Guidelines agreed between senior police and the media were adopted by all forces in England and Wales last year. They state that police have no power to prevent the media taking photos.
They state that "once images are recorded, [the police] have no power to delete or confiscate them without a court order, even if [the police] think they contain damaging or useful evidence."
And in the case of Phil Smith, an official complaint about the Christmas lights incident helped sort matters out. Not only did he receive a written apology from Suffolk Police, but also a visit from an inspector, who explained that the officer, a special constable, had acted wrongly."

My blog on 22 October last year says,"Tally Ho!, the pub where I take my staff when we lunch out. This photo brought me to the attention of a police officer. The Chief Rabbi's office is along the street and the building was bombed in 1995. So I was asked to explain my photography to Plod. This was anti-terrorist policing."

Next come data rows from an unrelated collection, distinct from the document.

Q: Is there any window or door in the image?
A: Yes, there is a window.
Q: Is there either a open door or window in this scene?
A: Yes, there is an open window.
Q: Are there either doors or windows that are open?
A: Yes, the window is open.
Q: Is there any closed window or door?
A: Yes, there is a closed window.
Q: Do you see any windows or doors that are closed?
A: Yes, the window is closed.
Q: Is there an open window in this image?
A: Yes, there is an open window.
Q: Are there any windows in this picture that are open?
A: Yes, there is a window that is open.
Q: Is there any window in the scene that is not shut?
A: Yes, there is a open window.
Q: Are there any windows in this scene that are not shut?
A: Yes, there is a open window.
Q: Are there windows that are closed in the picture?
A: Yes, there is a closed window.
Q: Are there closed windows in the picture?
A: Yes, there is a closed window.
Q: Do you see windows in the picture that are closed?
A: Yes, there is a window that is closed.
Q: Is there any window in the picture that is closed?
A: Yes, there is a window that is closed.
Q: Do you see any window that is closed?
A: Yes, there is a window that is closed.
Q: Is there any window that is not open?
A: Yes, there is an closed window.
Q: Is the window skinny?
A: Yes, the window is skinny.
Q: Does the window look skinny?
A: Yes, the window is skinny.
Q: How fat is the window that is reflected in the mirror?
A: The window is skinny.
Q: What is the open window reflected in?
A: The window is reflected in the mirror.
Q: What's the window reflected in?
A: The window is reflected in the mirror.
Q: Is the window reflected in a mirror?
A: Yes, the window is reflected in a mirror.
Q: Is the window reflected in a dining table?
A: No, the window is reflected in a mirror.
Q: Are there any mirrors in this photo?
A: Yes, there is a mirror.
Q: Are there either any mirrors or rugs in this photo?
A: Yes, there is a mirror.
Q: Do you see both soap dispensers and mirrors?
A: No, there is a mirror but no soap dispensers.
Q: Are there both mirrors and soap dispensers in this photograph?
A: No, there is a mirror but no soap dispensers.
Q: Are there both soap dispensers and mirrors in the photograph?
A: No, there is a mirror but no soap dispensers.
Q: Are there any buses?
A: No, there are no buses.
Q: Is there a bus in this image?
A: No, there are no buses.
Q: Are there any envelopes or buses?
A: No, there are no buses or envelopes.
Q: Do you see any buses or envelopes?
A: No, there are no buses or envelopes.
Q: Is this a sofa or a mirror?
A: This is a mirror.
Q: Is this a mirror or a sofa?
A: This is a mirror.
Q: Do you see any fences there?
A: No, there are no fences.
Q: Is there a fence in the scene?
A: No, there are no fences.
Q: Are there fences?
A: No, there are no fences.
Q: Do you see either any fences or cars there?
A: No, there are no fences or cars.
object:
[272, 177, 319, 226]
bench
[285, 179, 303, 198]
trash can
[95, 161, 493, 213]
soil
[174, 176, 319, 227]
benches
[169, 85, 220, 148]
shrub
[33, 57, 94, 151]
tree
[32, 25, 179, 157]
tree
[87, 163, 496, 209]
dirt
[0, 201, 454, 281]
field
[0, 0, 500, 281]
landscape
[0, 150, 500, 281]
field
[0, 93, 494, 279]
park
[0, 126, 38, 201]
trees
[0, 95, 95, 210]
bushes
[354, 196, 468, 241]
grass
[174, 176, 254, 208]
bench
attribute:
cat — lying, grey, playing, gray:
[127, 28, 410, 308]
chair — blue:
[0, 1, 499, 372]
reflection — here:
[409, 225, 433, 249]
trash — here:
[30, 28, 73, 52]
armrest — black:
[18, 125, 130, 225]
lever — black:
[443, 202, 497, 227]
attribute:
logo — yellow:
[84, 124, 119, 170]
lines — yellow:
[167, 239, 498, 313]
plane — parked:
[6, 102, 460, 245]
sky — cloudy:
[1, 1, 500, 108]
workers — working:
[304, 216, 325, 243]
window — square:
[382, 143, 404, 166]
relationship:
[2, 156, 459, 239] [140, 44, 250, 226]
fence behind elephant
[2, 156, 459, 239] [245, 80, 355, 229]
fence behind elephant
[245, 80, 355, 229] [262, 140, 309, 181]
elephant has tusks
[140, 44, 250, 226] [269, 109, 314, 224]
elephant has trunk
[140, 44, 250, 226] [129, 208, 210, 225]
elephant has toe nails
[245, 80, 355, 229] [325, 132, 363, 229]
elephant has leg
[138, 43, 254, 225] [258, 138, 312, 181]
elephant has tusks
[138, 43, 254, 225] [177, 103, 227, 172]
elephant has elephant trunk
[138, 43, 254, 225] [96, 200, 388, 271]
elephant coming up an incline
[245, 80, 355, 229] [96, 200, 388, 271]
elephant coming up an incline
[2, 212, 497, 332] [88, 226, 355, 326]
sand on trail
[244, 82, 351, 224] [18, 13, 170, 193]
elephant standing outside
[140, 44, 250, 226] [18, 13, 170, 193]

I was also stopped by the police in Buckinghamshire. I may return to repeat my snap of Chequers, the PM's country residence. There is a public right of way with a good view of the house. I climbed the video surveyed stile to see the view. On my return there were armed police asking what i was doing. I said I was exerting the right of a free born Englishman to walk on a public path. They drove off.

3 comments:

PC Plastic Fuzz said...

I think the majority of Police and PCSOs know the law surrounding photography in public.

It’s the odd one or two officers who do make a mistake that give everyone else a bad name. Try to look at it subjectively. There are hundreds of thousands of professional photographers, millions of amateur photographers and billions of random people with camera phones taking trillions of photos in public.

Three people getting spoken to because the officers were a little confused isn’t that big of a deal when you look at the bigger picture (excuse the pun).

Graham Weeks said...

Thank you. But there are lots of us being stopped and questioned including the photographer of our local paper. Freedom is being lost. I am old enough to have been free to walk along Downing Street. I am not anti police. You are usually only carrying out orders and enforcing what you believe to be the law.
BTW I have linked to your blog.

Curly said...

A Home Office minister has now re-affirmed the legality and rights of photographers to operate in public places.